It was kind of a one-step-back, two-steps-forward quarter for Lockheed Martin (NYSE:LMT).
Shares of the world's largest pure-play defense stock fell a fraction of a percent after it reported earnings Tuesday, then gained that fraction back, and added another fraction of a percent Wednesday. That waffling reaction to earnings is not how you'd ordinarily expect investors to greet the news that Lockheed beat analysts' expectations for both sales and earnings. But the numbers were what they were -- and investors were apparently less than impressed by what Lockheed had to tell them this week.
What Lockheed Martin said
Releasing its financials for fiscal Q2 2016, Lockheed Martin reported sales growth of 10% to $12.7 billion, versus analysts' expected $12.4 billion. Profits from continuing operations also grew 10% to $3.23 per share, $0.12 better than the $3.11 Street consensus.
Even better, Lockheed Martin incorporated the better-than-expected Q2 results, then added to them, in crafting new-and-improved guidance for full-year profits. After earning $0.12 more than it expected in Q2, Lockheed now believes that it can end the year with earnings of between $12.30 and $12.60 per share -- about $0.15 more than it was expecting to earn.
Pluses and minuses
Good as those numbers look, though, Lockheed's results were both worse and better than those headline numbers suggest.
On the worse side of things: earnings from discontinued operations, which boosted last year's Q2 results but were absent from Tuesday's news. Their absence resulted in net diluted earnings per share declining about 3% year over year. (The fact that net income declined, despite sales growing, may account for some hesitancy on investors' part to buy into Lockheed despite the earnings beat.)
On the plus side, Lockheed Martin reported generating $1.5 billion in cash from operations last quarter. That was up only 5% from last year. But after subtracting $278 million in capital expenditures, it left Lockheed with $1.3 billion in free cash flow for the quarter -- 34% ahead of reported net earnings.

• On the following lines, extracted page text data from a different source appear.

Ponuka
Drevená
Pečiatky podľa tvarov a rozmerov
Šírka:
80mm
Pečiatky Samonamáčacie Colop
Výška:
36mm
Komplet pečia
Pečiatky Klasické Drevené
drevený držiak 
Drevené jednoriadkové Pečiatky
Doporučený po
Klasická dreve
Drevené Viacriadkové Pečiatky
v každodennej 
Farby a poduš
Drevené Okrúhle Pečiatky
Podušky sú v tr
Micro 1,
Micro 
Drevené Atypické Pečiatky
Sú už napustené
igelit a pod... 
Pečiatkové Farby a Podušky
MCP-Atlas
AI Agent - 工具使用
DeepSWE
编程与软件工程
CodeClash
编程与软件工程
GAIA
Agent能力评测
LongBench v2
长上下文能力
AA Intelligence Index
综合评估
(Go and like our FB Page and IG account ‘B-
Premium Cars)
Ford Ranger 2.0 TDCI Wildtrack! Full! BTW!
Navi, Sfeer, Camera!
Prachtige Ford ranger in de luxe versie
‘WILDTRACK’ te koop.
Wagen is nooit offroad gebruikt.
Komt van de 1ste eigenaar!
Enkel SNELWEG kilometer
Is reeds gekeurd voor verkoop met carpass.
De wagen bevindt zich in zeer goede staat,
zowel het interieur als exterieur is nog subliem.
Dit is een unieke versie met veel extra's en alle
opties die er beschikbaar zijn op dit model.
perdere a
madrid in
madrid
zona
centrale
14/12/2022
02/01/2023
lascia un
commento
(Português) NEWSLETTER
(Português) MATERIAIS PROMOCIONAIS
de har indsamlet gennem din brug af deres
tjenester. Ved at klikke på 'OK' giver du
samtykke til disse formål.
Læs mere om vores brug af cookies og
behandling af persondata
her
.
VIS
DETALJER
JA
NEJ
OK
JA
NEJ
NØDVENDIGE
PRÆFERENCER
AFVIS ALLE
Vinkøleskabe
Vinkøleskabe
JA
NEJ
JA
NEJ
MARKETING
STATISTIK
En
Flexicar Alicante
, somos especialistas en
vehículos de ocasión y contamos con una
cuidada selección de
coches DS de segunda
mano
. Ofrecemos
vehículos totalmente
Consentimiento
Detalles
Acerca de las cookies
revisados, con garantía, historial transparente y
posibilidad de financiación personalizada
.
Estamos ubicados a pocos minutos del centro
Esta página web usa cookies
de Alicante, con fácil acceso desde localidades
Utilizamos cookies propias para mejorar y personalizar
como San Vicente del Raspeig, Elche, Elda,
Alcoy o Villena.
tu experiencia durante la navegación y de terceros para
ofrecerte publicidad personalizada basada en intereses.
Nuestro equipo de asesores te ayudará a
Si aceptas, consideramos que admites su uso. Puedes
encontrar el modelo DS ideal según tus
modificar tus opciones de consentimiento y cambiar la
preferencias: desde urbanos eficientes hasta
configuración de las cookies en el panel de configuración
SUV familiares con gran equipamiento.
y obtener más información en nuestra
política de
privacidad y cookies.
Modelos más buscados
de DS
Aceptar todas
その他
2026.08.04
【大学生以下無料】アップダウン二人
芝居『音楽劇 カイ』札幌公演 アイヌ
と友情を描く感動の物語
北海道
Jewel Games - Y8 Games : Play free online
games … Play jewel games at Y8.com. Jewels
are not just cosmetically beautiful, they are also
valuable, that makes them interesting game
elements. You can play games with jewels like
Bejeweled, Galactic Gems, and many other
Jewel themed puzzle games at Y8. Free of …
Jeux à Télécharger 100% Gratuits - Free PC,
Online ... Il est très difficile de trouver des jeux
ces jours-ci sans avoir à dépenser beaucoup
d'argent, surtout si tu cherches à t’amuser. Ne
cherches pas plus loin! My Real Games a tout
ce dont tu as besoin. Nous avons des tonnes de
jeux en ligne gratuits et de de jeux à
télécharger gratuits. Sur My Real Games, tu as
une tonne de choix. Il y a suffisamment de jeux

Mind you, there's still a pretty big gap between Lockheed's earnings as calculated according to generally accepted accounting principles and the actual cash profit the company is generating and putting in the bank. But thanks to Q2's strong result, Lockheed Martin closed the gap between its GAAP net income for the past 12 months ($5.1 billion) and its actual cash profits ($4.1 billion) a little bit tighter.
All that said, with its valuation of 20.5 times free cash flow (16.5 times GAAP earnings), I still can't say that Lockheed Martin stock looks like much of a bargain to me today. Although the stock pays an above-market 2.5% dividend yield, with prices falling on the company's marquee F-35 stealth fighter jet, analysts only expect Lockheed Martin to average 9.2% profit growth over the next five years. Combining dividend yield with earnings growth, that results in an expected total return of only 11.7% on the stock.
So why is Lockheed Martin stock not reacting as expected to this week's earnings beat? Personally, I think paying 20.5 times FCF for an 11.7% return is a bad bargain. Could be, other investors are starting to agree.